Willie Pless

No. 32, 39
- Position: Linebacker

Personal information
- Born: February 21, 1964 (age 62) Anniston, Alabama, U.S.

Career information
- College: Kansas

Career history
- 1986–1989: Toronto Argonauts
- 1990: BC Lions
- 1991–1998: Edmonton Eskimos
- 1999: Saskatchewan Roughriders
- 2000: Edmonton Eskimos*
- * Offseason or practice squad member only

Awards and highlights
- Grey Cup champion (1993); 5× CFL Most Outstanding Defensive Player (1992, 1994–1997); 5× Norm Fieldgate Trophy (1992, 1994–1997); Frank M. Gibson Trophy (1986); 11× CFL All-Star (1986, 1988, 1990–1998); 3× CFL East All-Star (1986, 1988, 1995)(North); 9× CFL West All-Star (1990–1994, 1996-1999); Second-team All-American (1984); 3× First-team All-Big Eight (1983, 1984, 1985); Edmonton Eskimos Wall of Honour (2004); Eskimos records Most defensive tackles – career (813); Most defensive tackles – season (117) - 1998; Most fumble returns – career (26); Most fumble returns – season (8) - 1992; Most fumble returns – game (3) - 2 times; Most tackles for losses – career (41);
- Canadian Football Hall of Fame (Class of 2005)

= Willie Pless =

American gridiron football player (born 1964)
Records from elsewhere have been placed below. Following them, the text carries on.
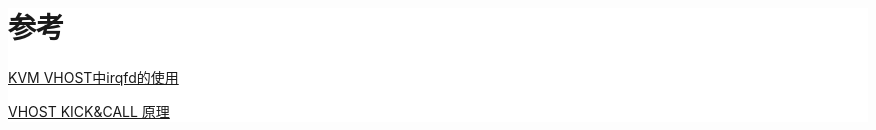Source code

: # 参考

[KVM VHOST中irqfd的使用](https://www.cnblogs.com/ck1020/p/8310284.html)

[VHOST KICK&CALL 原理](https://blog.csdn.net/yiyeguzhou100/article/details/122951587)
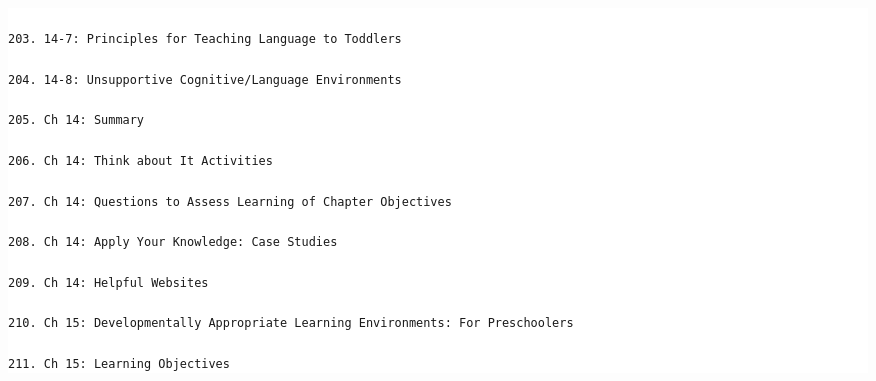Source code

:                                                                                                                                                                                                                                                                                                                                                                                                                                                                                                                                                                                                                        203. 14-7: Principles for Teaching Language to Toddlers
                                                                                                                                                                                                                                                                                                                                                                                                                                                                                                                                                                                                                       204. 14-8: Unsupportive Cognitive/Language Environments
                                                                                                                                                                                                                                                                                                                                                                                                                                                                                                                                                                                                                       205. Ch 14: Summary
                                                                                                                                                                                                                                                                                                                                                                                                                                                                                                                                                                                                                       206. Ch 14: Think about It Activities
                                                                                                                                                                                                                                                                                                                                                                                                                                                                                                                                                                                                                       207. Ch 14: Questions to Assess Learning of Chapter Objectives
                                                                                                                                                                                                                                                                                                                                                                                                                                                                                                                                                                                                                       208. Ch 14: Apply Your Knowledge: Case Studies
                                                                                                                                                                                                                                                                                                                                                                                                                                                                                                                                                                                                                       209. Ch 14: Helpful Websites
                                                                                                                                                                                                                                                                                                                                                                                                                                                                                                                                                                                                                       210. Ch 15: Developmentally Appropriate Learning Environments: For Preschoolers
                                                                                                                                                                                                                                                                                                                                                                                                                                                                                                                                                                                                                       211. Ch 15: Learning Objectives
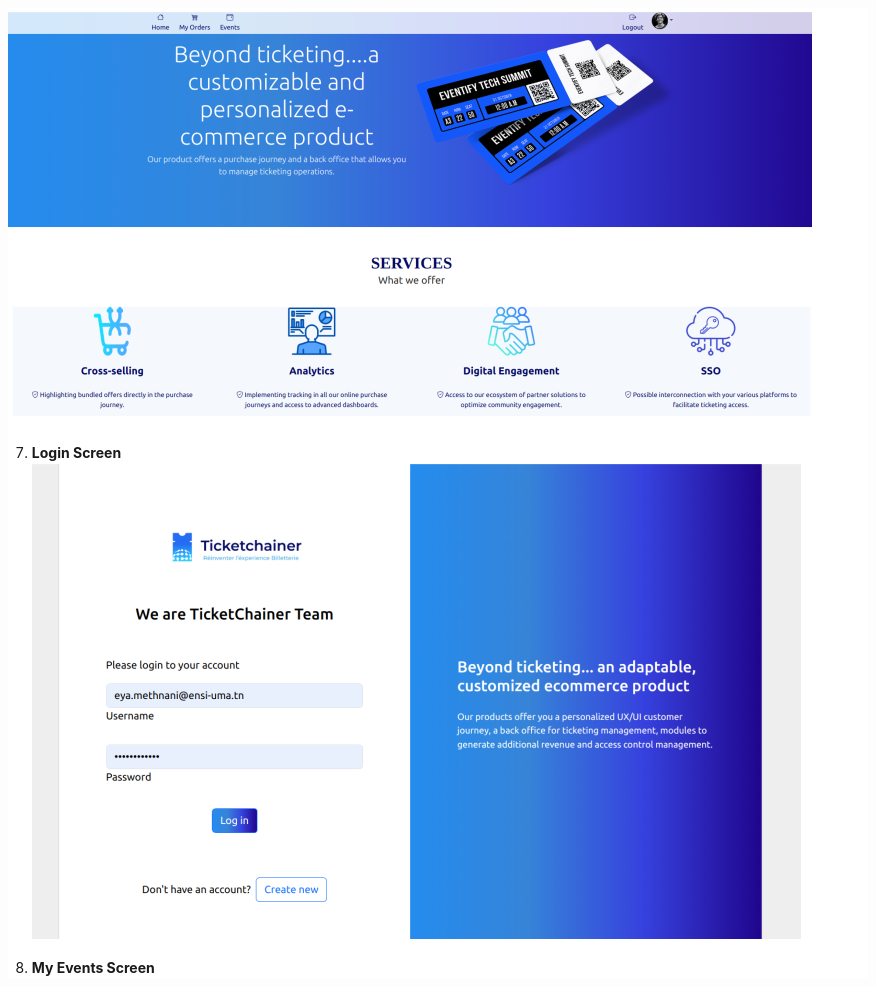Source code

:    ![Event Creator Homepage](./images/eventcreatorhomepage.png)

7. **Login Screen**  
   ![Login Screen](./images/login.png)

8. **My Events Screen**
Willie Pless (born February 21, 1964) is an American former professional football linebacker who played in the Canadian Football League (CFL) for the Toronto Argonauts, BC Lions, Edmonton Eskimos, and Saskatchewan Roughriders. He won the 1993 Grey Cup with the Eskimos. He was inducted into the Canadian Football Hall of Fame in 2005.

==College career==
Pless played his college football at the University of Kansas. As a Jayhawk starter for only three years (1983–1985) he amassed an amazing 633 tackles. This is not recognized as a record, as the NCAA officially counted tackles starting in 2000, but the present leader (Rod Davis) has only 526. Being 5 feet 10 inches tall, 210 pounds, Pless was not drafted by the NFL. He would later (in 1990) try out for the New Orleans Saints and Kansas City Chiefs, but otherwise, his entire 14 year, 250 game, career was played in Canada. Willie was an All Big Eight Academic first team and was elected as the all-time best linebacker in the history of Big Eight after it became the Big Twelve.

==Professional career==
Willie Pless may be the best defensive player ever to play in the CFL. He played for 4 teams: Toronto Argonauts for 4 years (1986–1989), B.C. Lions for 1990, Edmonton Eskimos for (1991–1998) and finally the Saskatchewan Roughriders (1999). He holds the league record for most tackles (1,241). He also had 84 quarterback sacks, 39 interceptions, 39 fumble recoveries, played in 18 playoff games and three Grey Cups, winning one championship (the 81st Grey Cup game). He won the CFL's Most Outstanding Defensive Player Award five times and was an all star 11 times.

==Honours and awards==
- CFL outstanding defensive player: 1992, 1994, 1995, 1996, 1997
- West Division outstanding defensive player: 1992, 1994, 1995, 1996, 1997
- East Division outstanding rookie: 1986
- CFL All-Star: 1986, 1988, 1990, 1991, 1992, 1993, 1994, 1995, 1996, 1997, 1998.
- West Division All-Star: 1994, 1996, 1997, 1998, 1999
- North Division All-Star: 1995
- B.C. Lions outstanding player: 1990
- Edmonton Eskimos outstanding player: 1993, 1994, 1995, 1996
- Toronto Argonauts outstanding defensive player: 1986, 1988
- B.C. Lions outstanding defensive player: 1990
- Edmonton Eskimos outstanding defensive player: 1991, 1992, 1993, 1994, 1995, 1996, 1997
- Saskatchewan Roughriders outstanding defensive player: 1999
- Toronto Argonauts outstanding rookie: 1986
- Grey Cup participation: 1987, 1993, 1996
- Grey Cup victories: 1993

He is a member of the University of Kansas Sports Hall of Fame and was inducted into the Canadian Football Hall of Fame in 2005. In November, 2006, Willie Pless was voted one of the CFL's Top 50 players (#16) of the league's modern era by Canadian sports network The Sports Network/TSN.

==Personal life==
Pless has settled in Edmonton and runs a personal trainer business.